Morlock retreated hastily down the slope, drawing the bodies of Tyr and Earno behind him. Of course: when the hoard had been moved to the new master’s den, the guile must have followed it. They were in attendance outside. Plainly they would not hesitate to destroy anyone who stumbled into their midst, attempting to make off with any part of the hoard.
He wondered whether he should drag the spellbound captives into the tunnel from which he had come. Saijok would not be able to reach them there (though how they would ultimately escape Morlock could not imagine). But he had no sooner thought this when he knew it was impossible. He could hear Saijok approaching, like a storm rising out of the earth. He would be here in moments. Morlock could save two of the captives, perhaps, and h
imself.
Lernaion and Earno should be saved, he supposed. But, given this miraculous opportunity, he had no intention of leaving Tyr to die while saving the summoners. The safety of the Wardlands and his loyalty as a Guardian dictated that he sacrifice his ruthen blood, but there were deeper loyalties—and, besides, would the realm really be safer with Earno in charge of its defense? He had been willful and strange, lately. Lernaion, too, had been tested against the dragons and failed. And father Tyr was wise: he knew the enemy from within.
This thought, bearing the knowledge of the dwarf’s kinship with dragons, threw a shadow of repugnance. Why save any of them? he wondered, looking down at them sleeping like lizards on a sunsweep of gold coins. In that instant, if he could have saved them all by lifting a finger they all would have died, each one. Except Tyr.

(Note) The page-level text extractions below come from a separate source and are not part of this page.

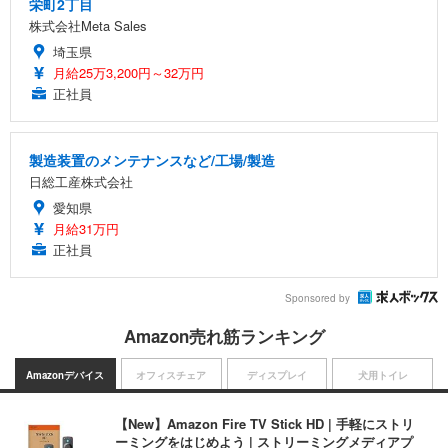
栄町2丁目
株式会社Meta Sales
埼玉県
月給25万3,200円～32万円
正社員
製造装置のメンテナンスなど/工場/製造
日総工産株式会社
愛知県
月給31万円
正社員
Sponsored by
Amazon売れ筋ランキング
Amazonデバイス
オフィスチェア
ディスプレイ
犬用トイレ
【New】Amazon Fire TV Stick HD | 手軽にストリ
ーミングをはじめよう | ストリーミングメディアプ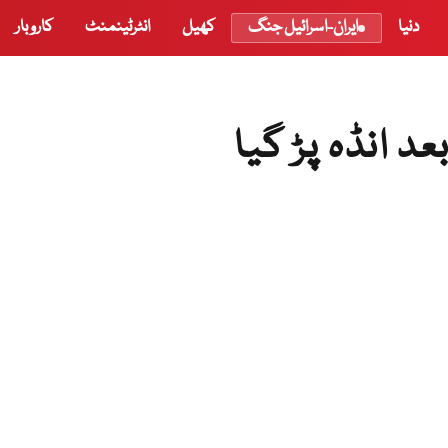
دنیا
ایران-اسرائیل جنگ
کھیل
انٹرٹینمنٹ
کاروبار
د انڈہ پڑ گیا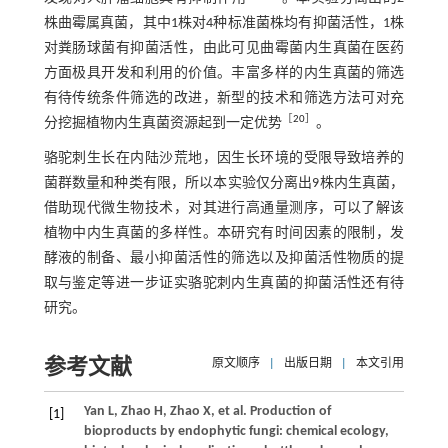
株曲霉属真菌，其中1株对4种标准菌株均有抑菌活性，1株
对粪肠球菌有抑菌活性，由此可见曲霉菌内生真菌在医药
方面极具开发和利用的价值。丰富多样的内生真菌的筛选
有待传统条件筛选的改进，新型的技术和筛选方法可对充
［
20
］
分挖掘植物内生真菌资源起到一定优势
。
骆驼刺生长在内陆沙荒地，因生长环境的受限导致培养的
菌群数量和种类有限，所以本实验仅分离出9株内生真菌，
借助现代微生物技术，对其进行高通量测序，可以了解该
植物中内生真菌的多样性。本研究有时间因素的限制，发
酵液的制备、最小抑菌活性的筛选以及抑菌活性物质的提
取与鉴定等进一步证实骆驼刺内生真菌的抑菌活性还有待
研究。
参考文献
原文顺序
|
出版日期
|
本文引用
Yan
L
,
Zhao
H
,
Zhao
X
,
et al
. Production of
[1]
bioproducts by endophytic fungi: chemical ecology,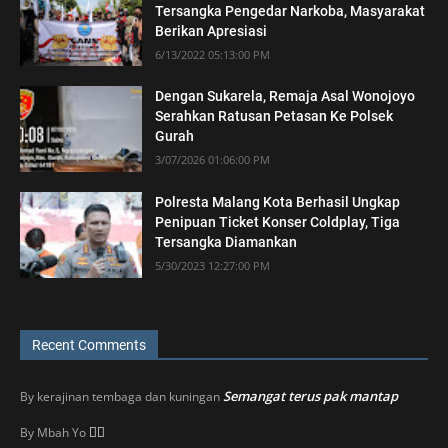
Tersangka Pengedar Narkoba, Masyarakat
Berikan Apresiasi
6/13/2022 05:13:00 PM
Dengan Sukarela, Remaja Asal Wonojoyo
Serahkan Ratusan Petasan Ke Polsek
Gurah
3/07/2026 01:06:00 PM
Polresta Malang Kota Berhasil Ungkap
Penipuan Ticket Konser Coldplay, Tiga
Tersangka Diamankan
5/30/2023 12:27:00 PM
Recent Comments
Semangat terus pak mantap
By
kerajinan tembaga dan kuningan
👍🏼
By
Mbah Yo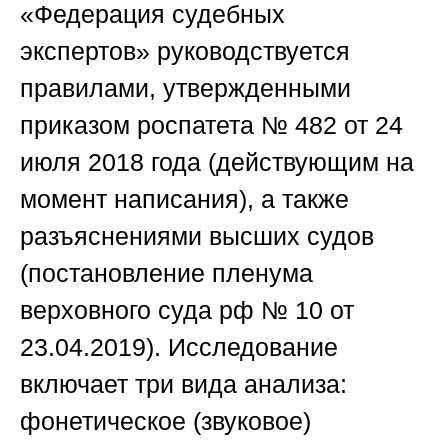
«Федерация судебных
экспертов»
руководствуется
правилами, утвержденными
приказом роспатета № 482 от 24
июля 2018 года (действующим на
момент написания), а также
разъяснениями высших судов
(постановление пленума
верховного суда рф № 10 от
23.04.2019). Исследование
включает три вида анализа:
фонетическое (звуковое)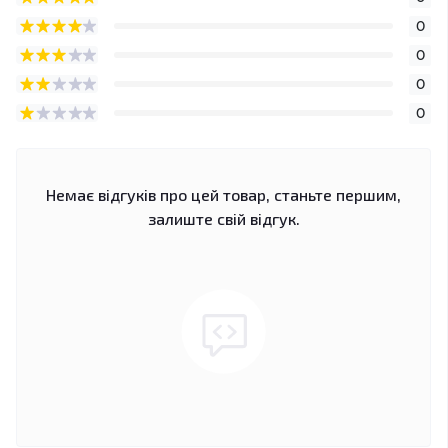
0
0
0
0
Немає відгуків про цей товар, станьте першим,
залиште свій відгук.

Morlock wondered a little that he still revered his harven father, when he knew every dwarf’s blood was as poisonous as his own. Dwarves too had betrayed, murdered, rebelled. It was odd to look on Eldest Tyr, the authority he had admired all his life, and know him for a rebel, the desperate and crafty leader of an ancient rebellion. No wonder they called it the Longest War! It would never be over.
As he stood over the singed and torn sleepers, his hands stained with the dragon’s venom and his own blood, his heart ached to be at peace with itself. He hated the shame that burned him, worse than fire, the guilt he suffered that was not his own. He wished he could be free of it, be washed clean of it. But there was nothing in the world that could free him of it: he was who he was. Whether he called himself Ambrosius or syr Theorn he was still Morlock. The guilt was not his, yet somehow he shared the burden.